The sculpture comprises 12 three-dimensional geometric shapes that are interconnected with pipes to form a tall, stylised assemblage. The focal point of the work is a circular 'sun' that is around one metre in diameter and sits facing us at the highest point of the sculpture. It is formed of a series of concentric discs, layered in decreasing in size order with the smallest at the front. Protracting from the base of the sun are three thin, cylindrical [tubes] and two rectangular tubes – which join with a complex grouping of other three-dimensional shapes. In turn, these shapes conjoin with others via tubes creating an elaborate network down to the ground. The overall effect is a mass of triangular prisms, cuboids, bendy S-shapes, with new shapes formed by the voids between them.
At the base of the sculpture, the tubular pipes bend at a right angles revealing that they are in fact hollow structures. This gives the structure a machine-like feel, which is reinforced by several chimney-like forms jutting out from the back of the sun.
The sculpture is entirely made from a robust, industrial grade aluminium, lending the appearance of a factory appliance. This contrasts with the rugged brick wall and foliage the work stands beside. The silvery smooth surface of the aluminium has a weathered matte finish due to its exposure to the elements. A once polished surface is now speckled with blemishes and minor weather marks. The aluminium takes on a different character depending on the intensity of the sun on any given day.

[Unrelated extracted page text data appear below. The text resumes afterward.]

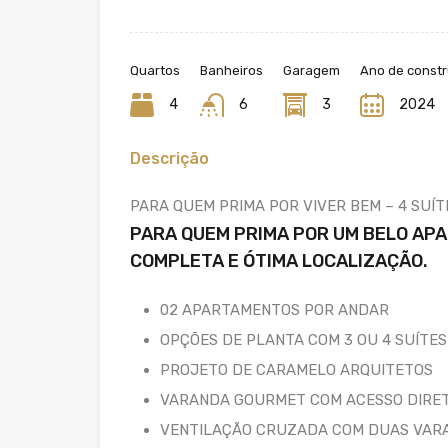
Quartos
Banheiros
Garagem
Ano de const
4
6
3
2024
Descrição
PARA QUEM PRIMA POR VIVER BEM – 4 SUÍ
PARA QUEM PRIMA POR UM BELO AP
COMPLETA E ÓTIMA LOCALIZAÇÃO.
02 APARTAMENTOS POR ANDAR
OPÇÕES DE PLANTA COM 3 OU 4 SUÍTES 
PROJETO DE CARAMELO ARQUITETOS
VARANDA GOURMET COM ACESSO DIRET
VENTILAÇÃO CRUZADA COM DUAS VAR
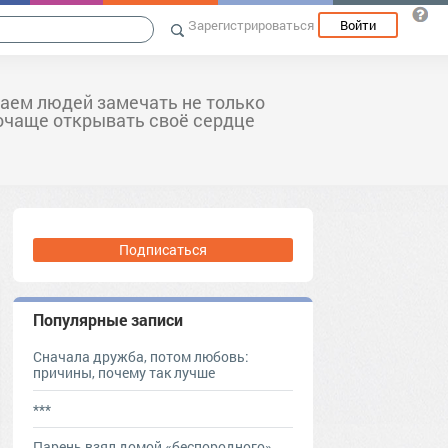
Зарегистрироваться
Войти
аем людей замечать не только
почаще открывать своё сердце
Подписаться
Популярные записи
Сначала дружба, потом любовь:
причины, почему так лучше
***
Парень взял домой «беспородного»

In the post-war years Paolozzi often focused his artwork on new technologies, science and a surreal mechanical world. This work is a three-dimensional representation of the fantastical structures Paolozzi often depicted in his two-dimensional designs and works on paper. It is an intriguing and commanding sculpture.
Art UK and VocalEyes
This audio description was created by VocalEyes for Art UK Sculpture, a national project to document and increase access to the UK's publicly owned sculpture. This description is one of 25 representing sculpture collections across the UK.